Pod koniec października Aneta i Robert Żuchowscy, byli uczestnicy "Ślubu od pierwszego wejrzenia", podzielili się ze światem radosną nowiną. Para kilka miesięcy wcześniej powitała na świecie drugie dziecko. Z upublicznieniem tego zwlekali, ponieważ córka urodziła się jako skrajny wcześniak, w zaledwie 24 tygodniu ciąży. Przez ten czas rodzice drżeli o jej życie, czuwając przy niej w szpitalu. Teraz na udostępnionej relacji InstaStories Żuchowska wspomniała o wyczekiwanym dniu, kiedy będzie mogła zabrać Hanię do domu.

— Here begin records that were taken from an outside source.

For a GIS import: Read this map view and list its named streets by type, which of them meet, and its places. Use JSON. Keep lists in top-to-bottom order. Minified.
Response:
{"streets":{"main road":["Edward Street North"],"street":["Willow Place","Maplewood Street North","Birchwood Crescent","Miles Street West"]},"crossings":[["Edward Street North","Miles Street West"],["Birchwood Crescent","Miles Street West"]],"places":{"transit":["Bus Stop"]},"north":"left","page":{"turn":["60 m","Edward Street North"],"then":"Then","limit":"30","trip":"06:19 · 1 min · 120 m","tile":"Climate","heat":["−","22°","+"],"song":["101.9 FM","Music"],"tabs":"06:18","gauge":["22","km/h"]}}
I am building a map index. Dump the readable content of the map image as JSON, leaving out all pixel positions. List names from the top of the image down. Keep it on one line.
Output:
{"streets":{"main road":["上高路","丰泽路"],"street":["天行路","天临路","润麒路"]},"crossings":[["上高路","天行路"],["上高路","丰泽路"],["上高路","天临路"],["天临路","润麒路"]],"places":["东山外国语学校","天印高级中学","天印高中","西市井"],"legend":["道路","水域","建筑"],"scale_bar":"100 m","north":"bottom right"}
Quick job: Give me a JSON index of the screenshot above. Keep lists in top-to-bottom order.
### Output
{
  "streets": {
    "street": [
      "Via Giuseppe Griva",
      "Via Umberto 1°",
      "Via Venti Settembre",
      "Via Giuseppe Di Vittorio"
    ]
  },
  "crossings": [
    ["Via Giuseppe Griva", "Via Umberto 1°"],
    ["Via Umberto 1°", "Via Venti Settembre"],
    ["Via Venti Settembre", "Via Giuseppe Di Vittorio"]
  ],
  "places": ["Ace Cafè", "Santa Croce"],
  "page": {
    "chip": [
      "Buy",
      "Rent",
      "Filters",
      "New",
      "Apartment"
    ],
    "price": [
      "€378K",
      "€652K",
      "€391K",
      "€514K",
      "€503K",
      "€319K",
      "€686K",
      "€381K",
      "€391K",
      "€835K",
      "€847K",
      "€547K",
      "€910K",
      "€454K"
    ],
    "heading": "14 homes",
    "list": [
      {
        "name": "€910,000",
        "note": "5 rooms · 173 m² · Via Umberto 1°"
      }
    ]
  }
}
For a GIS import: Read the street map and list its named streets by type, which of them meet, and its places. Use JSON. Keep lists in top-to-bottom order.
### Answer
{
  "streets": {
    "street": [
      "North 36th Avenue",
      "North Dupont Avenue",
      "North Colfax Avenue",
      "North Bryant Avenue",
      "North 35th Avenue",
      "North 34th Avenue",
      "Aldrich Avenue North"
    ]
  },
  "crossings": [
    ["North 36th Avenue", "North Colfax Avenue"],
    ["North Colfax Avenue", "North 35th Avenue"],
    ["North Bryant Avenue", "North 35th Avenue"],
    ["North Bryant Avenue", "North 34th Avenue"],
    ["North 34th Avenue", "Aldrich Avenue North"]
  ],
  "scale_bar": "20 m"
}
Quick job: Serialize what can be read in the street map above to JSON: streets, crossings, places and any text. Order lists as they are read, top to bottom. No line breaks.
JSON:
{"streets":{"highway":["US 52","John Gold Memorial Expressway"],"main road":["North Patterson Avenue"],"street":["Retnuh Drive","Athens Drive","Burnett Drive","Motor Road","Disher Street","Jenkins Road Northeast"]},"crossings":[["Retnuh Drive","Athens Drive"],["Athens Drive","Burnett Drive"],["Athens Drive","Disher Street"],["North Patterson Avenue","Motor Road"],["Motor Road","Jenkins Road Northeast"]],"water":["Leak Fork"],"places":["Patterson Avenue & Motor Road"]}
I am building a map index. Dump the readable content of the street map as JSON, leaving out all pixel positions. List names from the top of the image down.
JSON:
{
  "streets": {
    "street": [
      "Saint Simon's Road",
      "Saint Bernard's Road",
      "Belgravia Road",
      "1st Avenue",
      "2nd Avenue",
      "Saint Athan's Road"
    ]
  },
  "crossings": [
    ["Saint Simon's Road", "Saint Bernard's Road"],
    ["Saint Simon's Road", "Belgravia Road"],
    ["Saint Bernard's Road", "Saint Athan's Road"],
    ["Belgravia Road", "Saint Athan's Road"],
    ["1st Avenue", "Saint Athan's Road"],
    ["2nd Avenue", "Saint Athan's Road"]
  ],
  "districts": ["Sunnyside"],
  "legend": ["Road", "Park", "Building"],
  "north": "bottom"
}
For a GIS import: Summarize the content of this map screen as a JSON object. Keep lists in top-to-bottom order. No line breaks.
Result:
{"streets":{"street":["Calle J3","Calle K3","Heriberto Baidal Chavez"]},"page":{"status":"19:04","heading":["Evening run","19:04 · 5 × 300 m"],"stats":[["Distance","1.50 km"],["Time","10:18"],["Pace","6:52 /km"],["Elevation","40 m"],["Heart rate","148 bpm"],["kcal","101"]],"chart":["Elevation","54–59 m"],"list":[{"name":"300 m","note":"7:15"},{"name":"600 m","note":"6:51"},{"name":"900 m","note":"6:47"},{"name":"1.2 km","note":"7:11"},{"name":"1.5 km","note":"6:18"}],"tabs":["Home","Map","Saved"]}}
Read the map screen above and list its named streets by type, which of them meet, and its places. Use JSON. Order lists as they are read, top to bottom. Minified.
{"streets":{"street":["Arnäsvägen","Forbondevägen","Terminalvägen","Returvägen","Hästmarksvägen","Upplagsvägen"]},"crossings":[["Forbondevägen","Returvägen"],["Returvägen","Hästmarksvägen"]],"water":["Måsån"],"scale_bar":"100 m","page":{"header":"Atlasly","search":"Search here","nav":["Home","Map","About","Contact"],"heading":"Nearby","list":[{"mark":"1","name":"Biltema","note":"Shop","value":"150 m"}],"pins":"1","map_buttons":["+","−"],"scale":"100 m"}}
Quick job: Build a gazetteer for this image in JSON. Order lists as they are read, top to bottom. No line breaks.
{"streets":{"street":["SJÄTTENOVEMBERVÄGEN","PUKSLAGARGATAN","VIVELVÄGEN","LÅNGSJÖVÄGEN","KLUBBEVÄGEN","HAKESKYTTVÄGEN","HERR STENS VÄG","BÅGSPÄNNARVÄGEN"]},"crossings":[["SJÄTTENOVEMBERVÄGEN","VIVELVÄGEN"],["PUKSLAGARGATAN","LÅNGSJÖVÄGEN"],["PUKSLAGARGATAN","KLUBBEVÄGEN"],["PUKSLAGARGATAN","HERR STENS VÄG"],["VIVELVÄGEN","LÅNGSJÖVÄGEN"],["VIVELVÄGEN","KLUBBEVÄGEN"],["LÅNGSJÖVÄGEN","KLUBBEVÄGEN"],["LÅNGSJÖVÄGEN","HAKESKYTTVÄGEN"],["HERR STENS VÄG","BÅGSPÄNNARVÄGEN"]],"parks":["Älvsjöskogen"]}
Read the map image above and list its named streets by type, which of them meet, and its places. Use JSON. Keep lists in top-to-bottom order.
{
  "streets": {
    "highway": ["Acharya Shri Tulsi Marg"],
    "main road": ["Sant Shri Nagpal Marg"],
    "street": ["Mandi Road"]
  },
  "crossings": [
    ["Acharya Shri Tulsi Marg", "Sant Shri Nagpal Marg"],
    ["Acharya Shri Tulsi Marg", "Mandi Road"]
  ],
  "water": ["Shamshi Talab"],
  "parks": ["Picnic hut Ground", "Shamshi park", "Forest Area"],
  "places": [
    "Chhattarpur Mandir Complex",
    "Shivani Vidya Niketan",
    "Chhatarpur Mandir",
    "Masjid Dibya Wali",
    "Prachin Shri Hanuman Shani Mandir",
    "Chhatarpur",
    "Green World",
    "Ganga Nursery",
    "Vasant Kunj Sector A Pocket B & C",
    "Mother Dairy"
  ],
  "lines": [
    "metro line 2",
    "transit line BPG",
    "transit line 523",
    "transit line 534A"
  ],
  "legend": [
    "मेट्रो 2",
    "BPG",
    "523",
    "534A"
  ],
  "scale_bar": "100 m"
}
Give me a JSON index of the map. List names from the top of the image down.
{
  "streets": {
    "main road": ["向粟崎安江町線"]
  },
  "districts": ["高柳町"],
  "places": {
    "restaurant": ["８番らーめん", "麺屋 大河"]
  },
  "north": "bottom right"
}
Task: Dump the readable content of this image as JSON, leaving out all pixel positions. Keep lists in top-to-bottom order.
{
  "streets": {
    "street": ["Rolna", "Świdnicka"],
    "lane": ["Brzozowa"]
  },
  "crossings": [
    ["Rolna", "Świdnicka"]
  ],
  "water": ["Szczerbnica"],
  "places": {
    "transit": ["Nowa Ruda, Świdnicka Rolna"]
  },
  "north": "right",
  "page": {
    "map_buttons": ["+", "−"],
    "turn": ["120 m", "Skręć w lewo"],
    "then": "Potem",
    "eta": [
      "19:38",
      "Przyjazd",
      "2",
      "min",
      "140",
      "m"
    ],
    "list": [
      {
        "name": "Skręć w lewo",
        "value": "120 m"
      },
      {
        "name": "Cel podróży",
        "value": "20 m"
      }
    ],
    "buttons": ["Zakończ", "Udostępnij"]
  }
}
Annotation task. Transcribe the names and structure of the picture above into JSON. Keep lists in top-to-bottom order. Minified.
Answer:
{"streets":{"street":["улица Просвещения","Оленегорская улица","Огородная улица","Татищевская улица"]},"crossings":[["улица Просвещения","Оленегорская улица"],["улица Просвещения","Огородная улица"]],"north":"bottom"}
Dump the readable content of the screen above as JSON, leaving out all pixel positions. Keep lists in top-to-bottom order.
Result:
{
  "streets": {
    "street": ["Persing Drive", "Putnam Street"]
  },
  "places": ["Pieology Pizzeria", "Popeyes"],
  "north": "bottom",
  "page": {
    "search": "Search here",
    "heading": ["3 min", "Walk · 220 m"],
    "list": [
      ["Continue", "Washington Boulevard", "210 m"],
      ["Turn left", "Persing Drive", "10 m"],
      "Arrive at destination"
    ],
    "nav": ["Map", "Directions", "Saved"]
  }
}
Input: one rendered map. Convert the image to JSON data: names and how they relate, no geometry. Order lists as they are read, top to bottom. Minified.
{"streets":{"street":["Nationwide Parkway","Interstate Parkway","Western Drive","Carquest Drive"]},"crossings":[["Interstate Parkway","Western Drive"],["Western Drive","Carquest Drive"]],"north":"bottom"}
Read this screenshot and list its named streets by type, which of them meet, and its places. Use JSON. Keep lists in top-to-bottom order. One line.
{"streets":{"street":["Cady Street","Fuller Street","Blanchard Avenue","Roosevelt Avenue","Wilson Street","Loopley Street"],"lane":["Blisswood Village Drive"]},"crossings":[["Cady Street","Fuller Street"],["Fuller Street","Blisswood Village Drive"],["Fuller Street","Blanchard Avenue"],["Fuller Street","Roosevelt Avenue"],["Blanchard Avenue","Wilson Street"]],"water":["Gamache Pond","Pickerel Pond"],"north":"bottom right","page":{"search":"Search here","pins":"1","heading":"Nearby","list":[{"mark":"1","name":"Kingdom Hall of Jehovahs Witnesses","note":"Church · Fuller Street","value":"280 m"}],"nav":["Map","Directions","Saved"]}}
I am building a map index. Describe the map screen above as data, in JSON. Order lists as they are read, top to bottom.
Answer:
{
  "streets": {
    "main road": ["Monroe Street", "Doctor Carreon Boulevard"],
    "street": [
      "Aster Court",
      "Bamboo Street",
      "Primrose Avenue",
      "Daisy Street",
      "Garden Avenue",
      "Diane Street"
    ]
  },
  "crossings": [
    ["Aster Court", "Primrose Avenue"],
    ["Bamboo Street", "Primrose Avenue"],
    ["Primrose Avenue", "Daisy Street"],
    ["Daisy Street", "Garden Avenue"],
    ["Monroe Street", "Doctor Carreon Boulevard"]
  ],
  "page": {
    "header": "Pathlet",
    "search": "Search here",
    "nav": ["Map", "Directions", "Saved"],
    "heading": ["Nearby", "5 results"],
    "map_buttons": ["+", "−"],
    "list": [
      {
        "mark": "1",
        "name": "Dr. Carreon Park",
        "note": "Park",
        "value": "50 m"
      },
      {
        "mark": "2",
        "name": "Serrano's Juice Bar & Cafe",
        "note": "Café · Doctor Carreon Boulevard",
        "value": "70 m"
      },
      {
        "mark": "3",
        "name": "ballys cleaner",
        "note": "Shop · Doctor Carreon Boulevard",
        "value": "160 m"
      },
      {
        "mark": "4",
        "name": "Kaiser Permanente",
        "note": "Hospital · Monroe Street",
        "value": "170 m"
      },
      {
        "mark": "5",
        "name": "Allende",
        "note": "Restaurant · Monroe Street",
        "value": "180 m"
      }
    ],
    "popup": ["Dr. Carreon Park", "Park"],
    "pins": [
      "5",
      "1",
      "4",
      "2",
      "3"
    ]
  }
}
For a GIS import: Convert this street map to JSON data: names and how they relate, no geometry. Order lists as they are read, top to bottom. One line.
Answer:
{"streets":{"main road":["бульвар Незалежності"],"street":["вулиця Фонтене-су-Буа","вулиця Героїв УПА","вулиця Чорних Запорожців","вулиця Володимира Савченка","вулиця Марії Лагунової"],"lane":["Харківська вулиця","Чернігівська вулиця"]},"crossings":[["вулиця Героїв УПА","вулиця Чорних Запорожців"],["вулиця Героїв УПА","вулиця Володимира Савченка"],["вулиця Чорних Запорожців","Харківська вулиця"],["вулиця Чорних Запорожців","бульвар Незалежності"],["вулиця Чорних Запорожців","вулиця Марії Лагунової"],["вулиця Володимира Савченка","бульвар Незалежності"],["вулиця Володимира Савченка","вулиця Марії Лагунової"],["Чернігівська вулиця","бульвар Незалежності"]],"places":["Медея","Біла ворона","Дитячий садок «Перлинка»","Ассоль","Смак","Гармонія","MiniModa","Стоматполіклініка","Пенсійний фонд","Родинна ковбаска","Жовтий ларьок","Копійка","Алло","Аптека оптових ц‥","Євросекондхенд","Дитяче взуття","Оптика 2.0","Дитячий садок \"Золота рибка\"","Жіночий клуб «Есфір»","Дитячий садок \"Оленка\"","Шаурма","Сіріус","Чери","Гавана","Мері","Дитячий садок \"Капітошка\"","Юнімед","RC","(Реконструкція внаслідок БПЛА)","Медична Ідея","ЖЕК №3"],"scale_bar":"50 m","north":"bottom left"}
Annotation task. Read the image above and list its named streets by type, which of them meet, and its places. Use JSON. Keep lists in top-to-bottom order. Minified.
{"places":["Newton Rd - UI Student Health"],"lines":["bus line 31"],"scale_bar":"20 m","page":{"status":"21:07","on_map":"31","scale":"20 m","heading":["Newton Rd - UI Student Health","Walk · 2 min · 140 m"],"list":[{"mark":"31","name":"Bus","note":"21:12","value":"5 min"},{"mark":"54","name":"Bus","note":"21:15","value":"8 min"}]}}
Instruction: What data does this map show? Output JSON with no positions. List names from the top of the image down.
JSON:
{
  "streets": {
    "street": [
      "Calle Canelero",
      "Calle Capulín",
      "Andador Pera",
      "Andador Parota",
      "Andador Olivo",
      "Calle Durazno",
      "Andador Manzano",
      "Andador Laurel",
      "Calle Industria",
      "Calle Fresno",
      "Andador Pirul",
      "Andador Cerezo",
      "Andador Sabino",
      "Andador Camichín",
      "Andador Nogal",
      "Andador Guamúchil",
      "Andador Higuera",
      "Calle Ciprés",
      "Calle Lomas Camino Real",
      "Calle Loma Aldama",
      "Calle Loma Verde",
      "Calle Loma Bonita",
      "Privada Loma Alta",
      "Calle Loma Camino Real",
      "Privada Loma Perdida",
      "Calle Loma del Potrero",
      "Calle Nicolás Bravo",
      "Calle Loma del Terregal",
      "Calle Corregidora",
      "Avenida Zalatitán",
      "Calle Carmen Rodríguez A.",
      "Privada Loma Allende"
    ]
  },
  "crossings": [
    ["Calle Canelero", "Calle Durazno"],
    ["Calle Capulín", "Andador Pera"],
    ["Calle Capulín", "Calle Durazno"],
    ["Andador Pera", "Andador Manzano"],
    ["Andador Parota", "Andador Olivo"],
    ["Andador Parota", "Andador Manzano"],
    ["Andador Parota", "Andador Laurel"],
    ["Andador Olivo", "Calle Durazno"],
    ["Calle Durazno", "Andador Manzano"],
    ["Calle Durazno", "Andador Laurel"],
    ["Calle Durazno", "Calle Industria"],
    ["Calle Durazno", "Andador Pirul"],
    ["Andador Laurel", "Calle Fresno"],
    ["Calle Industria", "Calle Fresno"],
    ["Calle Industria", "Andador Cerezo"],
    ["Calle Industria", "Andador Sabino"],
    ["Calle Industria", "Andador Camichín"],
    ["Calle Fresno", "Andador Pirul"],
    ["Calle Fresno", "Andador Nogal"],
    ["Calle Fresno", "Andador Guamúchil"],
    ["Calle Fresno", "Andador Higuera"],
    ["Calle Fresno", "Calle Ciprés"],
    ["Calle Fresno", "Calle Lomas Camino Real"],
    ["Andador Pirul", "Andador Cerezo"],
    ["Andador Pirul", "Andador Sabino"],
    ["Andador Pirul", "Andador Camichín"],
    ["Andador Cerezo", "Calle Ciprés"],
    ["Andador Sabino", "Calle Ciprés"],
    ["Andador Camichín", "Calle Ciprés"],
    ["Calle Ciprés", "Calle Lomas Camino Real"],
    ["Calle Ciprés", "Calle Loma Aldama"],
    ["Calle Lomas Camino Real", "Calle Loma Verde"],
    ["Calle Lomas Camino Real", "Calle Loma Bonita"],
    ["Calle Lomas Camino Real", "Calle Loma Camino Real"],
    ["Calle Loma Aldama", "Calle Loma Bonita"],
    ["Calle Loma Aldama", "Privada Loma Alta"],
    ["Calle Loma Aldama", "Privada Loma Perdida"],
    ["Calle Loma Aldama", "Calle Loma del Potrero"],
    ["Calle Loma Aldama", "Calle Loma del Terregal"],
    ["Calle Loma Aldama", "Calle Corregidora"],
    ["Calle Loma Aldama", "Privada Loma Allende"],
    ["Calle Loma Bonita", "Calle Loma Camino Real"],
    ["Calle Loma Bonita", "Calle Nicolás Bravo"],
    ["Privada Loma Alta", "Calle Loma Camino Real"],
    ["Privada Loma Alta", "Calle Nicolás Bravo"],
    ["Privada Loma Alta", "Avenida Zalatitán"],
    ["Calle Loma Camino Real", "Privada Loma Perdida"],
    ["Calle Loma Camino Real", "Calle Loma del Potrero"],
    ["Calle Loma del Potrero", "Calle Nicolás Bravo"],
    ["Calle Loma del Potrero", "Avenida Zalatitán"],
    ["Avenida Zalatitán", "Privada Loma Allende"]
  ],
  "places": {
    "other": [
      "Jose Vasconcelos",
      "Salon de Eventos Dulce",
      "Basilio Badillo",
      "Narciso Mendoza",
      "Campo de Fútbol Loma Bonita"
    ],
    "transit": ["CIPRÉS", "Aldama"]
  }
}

Aneta Żuchowska podzieliła się z fanami na Instagramie historią narodzin swojej córki, Hani. Od tamtej pory regularnie relacjonuje kolejne sytuacje związane z maleństwem. Teraz, przy okazji wieszania dziecięcych ubranek, wspomniała dzień, kiedy przeniesiono jej pociechę z inkubatora do normalnego, szpitalnego łóżka. "Kocham te tyci ubranka. Teraz już są wielkie! Mamy rozmiar aż 50. Zaczynaliśmy od 38. Potem 44" - napisała.
To było jej pierwsze malusie, szpitalne ubranko. Dzień kiedy wyszła w końcu z inkubatora do otwartego łóżeczka. Jeden z pierwszych, ważniejszych, milowych kroków - oznajmiła dumna mama na tle zdjęcia córki sprzed kilku tygodni
Na następnej relacji InstaStories Żuchowska pokazała już aktualne zdjęcie córki, aby pokazać, jak bardzo wyrosła od czasu wyjścia z inkubatora. Wspomniała też o zbliżającym się terminie wyjścia Hani ze szpitala. "A teraz jestem już dużą i praktycznie gotową do wyjścia d*pką. Więc trzymajcie kciuki, żeby się nic nie zmieniło i żeby jak najszybciej nadszedł ten dzień" - czytamy.
Aneta Żuchowska wcześniej podzieliła się z fanami historią imienia swojej córki. Okazuje się, że rodzice nie mieli w głowie żadnego pomysłu dla dziewczynki i zadecydował czysty przypadek. Na InstaStories pokazała zdjęcie wizytówki przyczepionej do inkubatora. "To zdjęcie zrobiłam... na pamiątkę po tym, jak Robert wpisał na inkubatorze imię 'Hania'. Po prostu wpisał. Sam. Nie mieliśmy pomysłu na imię dla dziewczynki. Nigdy. Po porodzie się to nie zmieniło. A to "córka" troszkę źle wyglądało. I tak oto mamy Hanię. 33 cm i 700 g najpiękniejszego szczęścia" - wyjaśniła na jego tle.